Contributing Editor, MEMS Investor Journal
Supercapacitors are touted as the enablers of MEMS battery technologies, but so far thin film and other supercapacitor topologies have come up short of fulfilling the dream. Now researchers at Drexel University claim to have discovered a method that doubles the capacity of thin film supercapacitors. Such MEMS capacitors could enable chips to house their own rechargeable power sources, extending the battery lifetimes of all types of mobile devices from handsets to laptop computers.
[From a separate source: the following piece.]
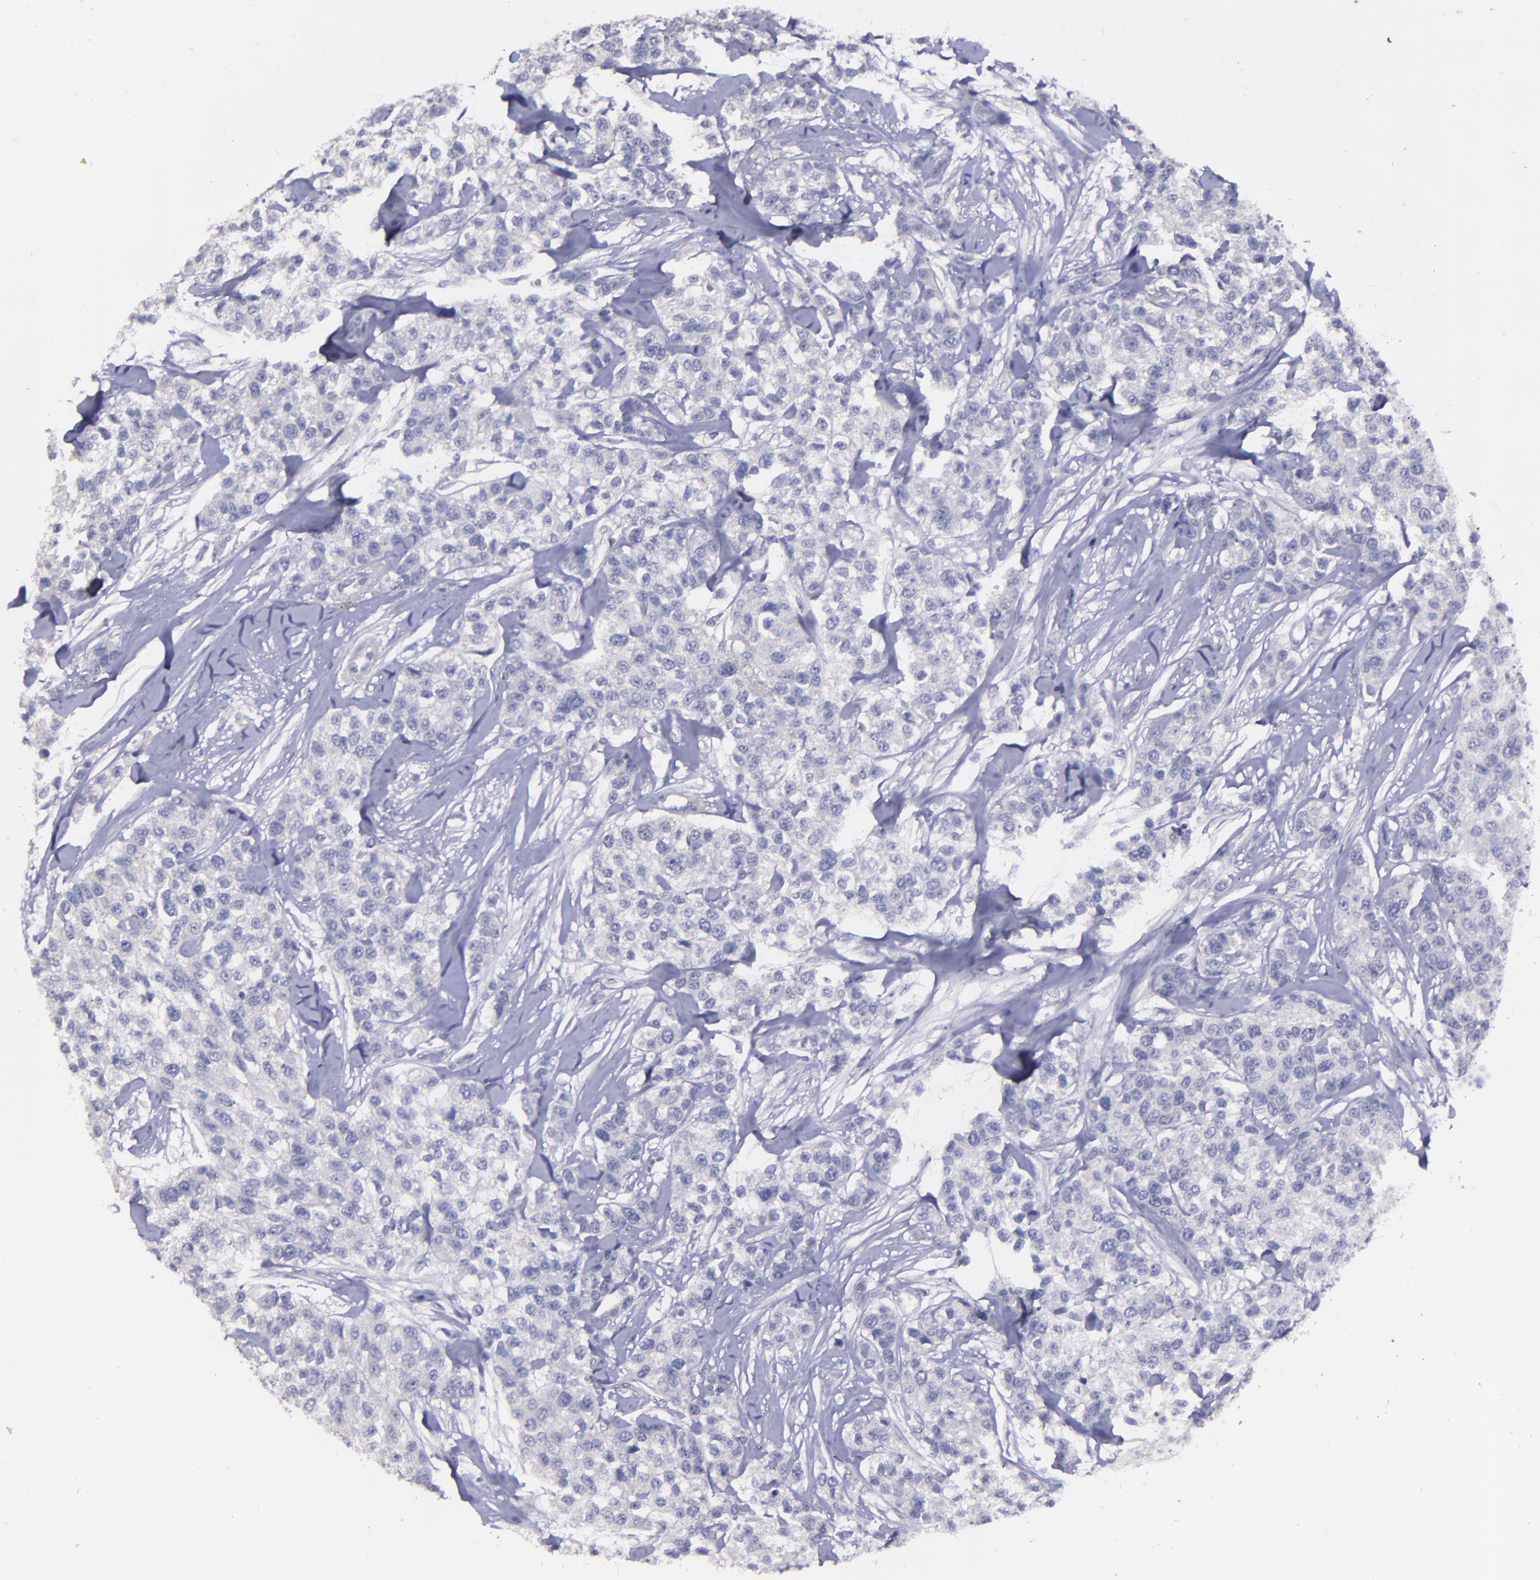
{"staining": {"intensity": "negative", "quantity": "none", "location": "none"}, "tissue": "breast cancer", "cell_type": "Tumor cells", "image_type": "cancer", "snomed": [{"axis": "morphology", "description": "Duct carcinoma"}, {"axis": "topography", "description": "Breast"}], "caption": "A high-resolution micrograph shows immunohistochemistry (IHC) staining of breast infiltrating ductal carcinoma, which demonstrates no significant expression in tumor cells.", "gene": "MASP1", "patient": {"sex": "female", "age": 51}}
To the rescue comes Drexel professor Yury Gogotsi, his doctoral advisee John Chmiola, and their collaborators in France, who claim to have discovered a technique for creating thin film “super-duper” capacitors that could someday be integrated onto chips alongside the circuitry they power. The key to their “super-duper” capacitors is harnessing monolithic carbon films atop titanium carbide substrates.
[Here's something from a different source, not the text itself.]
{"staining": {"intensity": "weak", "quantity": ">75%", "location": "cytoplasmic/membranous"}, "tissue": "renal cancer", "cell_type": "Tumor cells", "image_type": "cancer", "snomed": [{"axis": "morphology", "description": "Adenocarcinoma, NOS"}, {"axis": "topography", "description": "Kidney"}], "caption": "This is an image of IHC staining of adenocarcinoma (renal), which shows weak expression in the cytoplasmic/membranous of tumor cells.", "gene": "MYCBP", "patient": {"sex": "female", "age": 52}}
Conventional supercapacitors already outperform conventional electrolytic capacitors by thousands of times by virtue of ditching the two plates separated by an intervening electrolytic storage substance, in favor of dual-plates separated by nanometers that can be packed side-by-side. The result is a much larger surface area for a given size, accounting for their supersized capacities over conventional designs.
A conventional supercapacitor's electrodes harness reversible ion adsorption over their vast surface area, rather than storing chemical energy in a bulk electrolyte, resulting not only in a larger capacity, but also in faster charging and discharging, as well as higher efficiency and a much wider temperature range.
The Drexel researchers improve on this system by etching their carbon electrodes from a titanium carbide (TiC) substrate, thereby forming an extremely porous design with a much higher surface area than conventional carbon electrodes. The result is a very thin electroactive layer that stores twice as much charge as ordinary supercapacitors.